## Work required
Among the records below, find each line containing the word "using" and copy it.

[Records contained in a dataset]
============
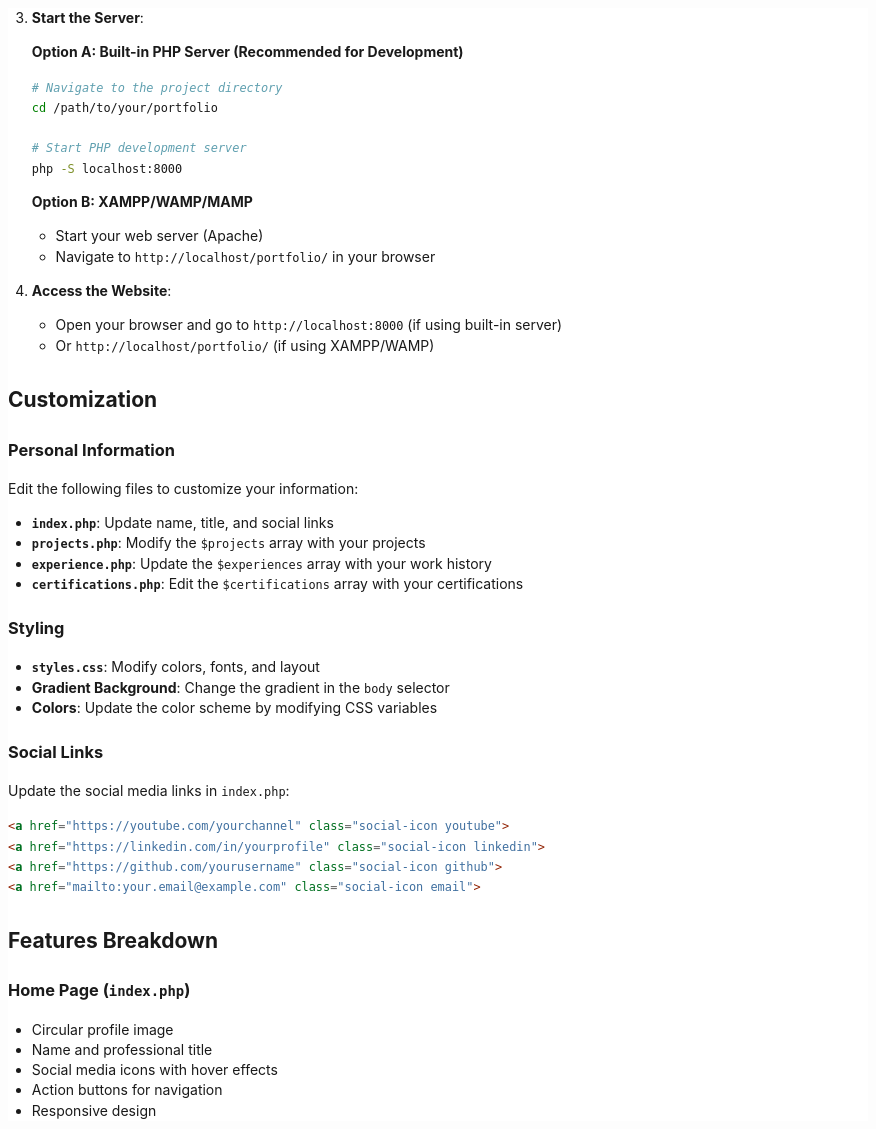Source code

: 3. **Start the Server**:
   
   **Option A: Built-in PHP Server (Recommended for Development)**
   ```bash
   # Navigate to the project directory
   cd /path/to/your/portfolio
   
   # Start PHP development server
   php -S localhost:8000
   ```
   
   **Option B: XAMPP/WAMP/MAMP**
   - Start your web server (Apache)
   - Navigate to `http://localhost/portfolio/` in your browser

4. **Access the Website**:
   - Open your browser and go to `http://localhost:8000` (if using built-in server)
   - Or `http://localhost/portfolio/` (if using XAMPP/WAMP)

## Customization

### Personal Information
Edit the following files to customize your information:

- **`index.php`**: Update name, title, and social links
- **`projects.php`**: Modify the `$projects` array with your projects
- **`experience.php`**: Update the `$experiences` array with your work history
- **`certifications.php`**: Edit the `$certifications` array with your certifications

### Styling
- **`styles.css`**: Modify colors, fonts, and layout
- **Gradient Background**: Change the gradient in the `body` selector
- **Colors**: Update the color scheme by modifying CSS variables

### Social Links
Update the social media links in `index.php`:
```html
<a href="https://youtube.com/yourchannel" class="social-icon youtube">
<a href="https://linkedin.com/in/yourprofile" class="social-icon linkedin">
<a href="https://github.com/yourusername" class="social-icon github">
<a href="mailto:your.email@example.com" class="social-icon email">
```

## Features Breakdown

### Home Page (`index.php`)
- Circular profile image
- Name and professional title
- Social media icons with hover effects
- Action buttons for navigation
- Responsive design
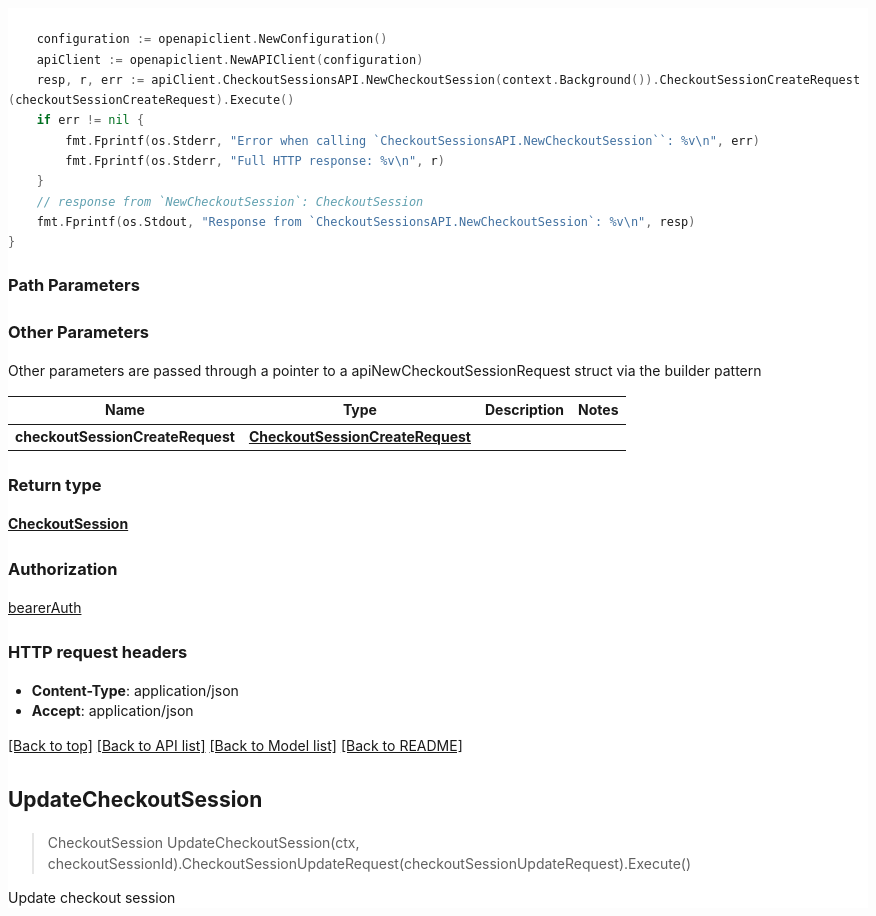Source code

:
 ```go

	configuration := openapiclient.NewConfiguration()
	apiClient := openapiclient.NewAPIClient(configuration)
	resp, r, err := apiClient.CheckoutSessionsAPI.NewCheckoutSession(context.Background()).CheckoutSessionCreateRequest(checkoutSessionCreateRequest).Execute()
	if err != nil {
		fmt.Fprintf(os.Stderr, "Error when calling `CheckoutSessionsAPI.NewCheckoutSession``: %v\n", err)
		fmt.Fprintf(os.Stderr, "Full HTTP response: %v\n", r)
	}
	// response from `NewCheckoutSession`: CheckoutSession
	fmt.Fprintf(os.Stdout, "Response from `CheckoutSessionsAPI.NewCheckoutSession`: %v\n", resp)
}
```

### Path Parameters



### Other Parameters

Other parameters are passed through a pointer to a apiNewCheckoutSessionRequest struct via the builder pattern


Name | Type | Description  | Notes
------------- | ------------- | ------------- | -------------
 **checkoutSessionCreateRequest** | [**CheckoutSessionCreateRequest**](CheckoutSessionCreateRequest.md) |  | 

### Return type

[**CheckoutSession**](CheckoutSession.md)

### Authorization

[bearerAuth](../README.md#bearerAuth)

### HTTP request headers

- **Content-Type**: application/json
- **Accept**: application/json

[[Back to top]](#) [[Back to API list]](../README.md#documentation-for-api-endpoints)
[[Back to Model list]](../README.md#documentation-for-models)
[[Back to README]](../README.md)


## UpdateCheckoutSession

> CheckoutSession UpdateCheckoutSession(ctx, checkoutSessionId).CheckoutSessionUpdateRequest(checkoutSessionUpdateRequest).Execute()

Update checkout session
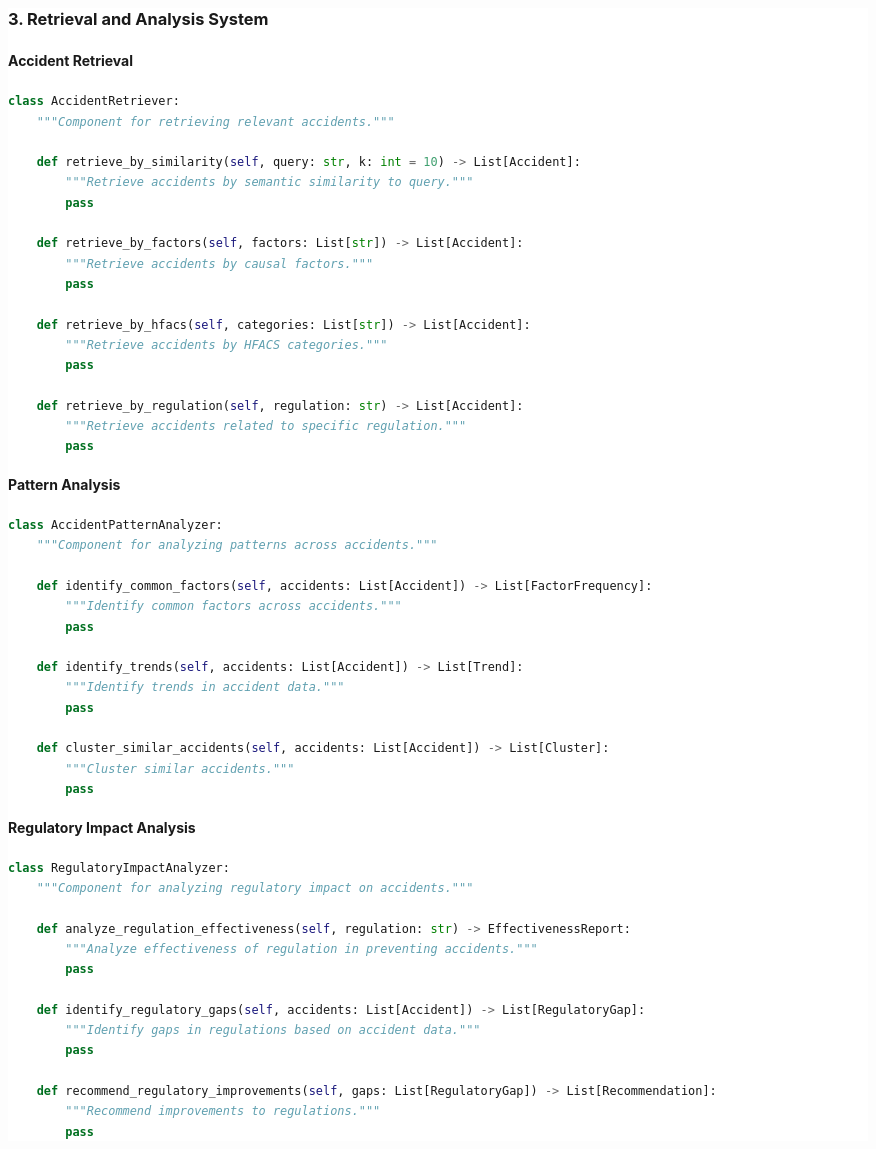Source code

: ### 3. Retrieval and Analysis System

#### Accident Retrieval

```python
class AccidentRetriever:
    """Component for retrieving relevant accidents."""
    
    def retrieve_by_similarity(self, query: str, k: int = 10) -> List[Accident]:
        """Retrieve accidents by semantic similarity to query."""
        pass
        
    def retrieve_by_factors(self, factors: List[str]) -> List[Accident]:
        """Retrieve accidents by causal factors."""
        pass
        
    def retrieve_by_hfacs(self, categories: List[str]) -> List[Accident]:
        """Retrieve accidents by HFACS categories."""
        pass
        
    def retrieve_by_regulation(self, regulation: str) -> List[Accident]:
        """Retrieve accidents related to specific regulation."""
        pass
```

#### Pattern Analysis

```python
class AccidentPatternAnalyzer:
    """Component for analyzing patterns across accidents."""
    
    def identify_common_factors(self, accidents: List[Accident]) -> List[FactorFrequency]:
        """Identify common factors across accidents."""
        pass
        
    def identify_trends(self, accidents: List[Accident]) -> List[Trend]:
        """Identify trends in accident data."""
        pass
        
    def cluster_similar_accidents(self, accidents: List[Accident]) -> List[Cluster]:
        """Cluster similar accidents."""
        pass
```

#### Regulatory Impact Analysis

```python
class RegulatoryImpactAnalyzer:
    """Component for analyzing regulatory impact on accidents."""
    
    def analyze_regulation_effectiveness(self, regulation: str) -> EffectivenessReport:
        """Analyze effectiveness of regulation in preventing accidents."""
        pass
        
    def identify_regulatory_gaps(self, accidents: List[Accident]) -> List[RegulatoryGap]:
        """Identify gaps in regulations based on accident data."""
        pass
        
    def recommend_regulatory_improvements(self, gaps: List[RegulatoryGap]) -> List[Recommendation]:
        """Recommend improvements to regulations."""
        pass
```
============
## Reply
   - Open your browser and go to `http://localhost:8000` (if using built-in server)
   - Or `http://localhost/portfolio/` (if using XAMPP/WAMP)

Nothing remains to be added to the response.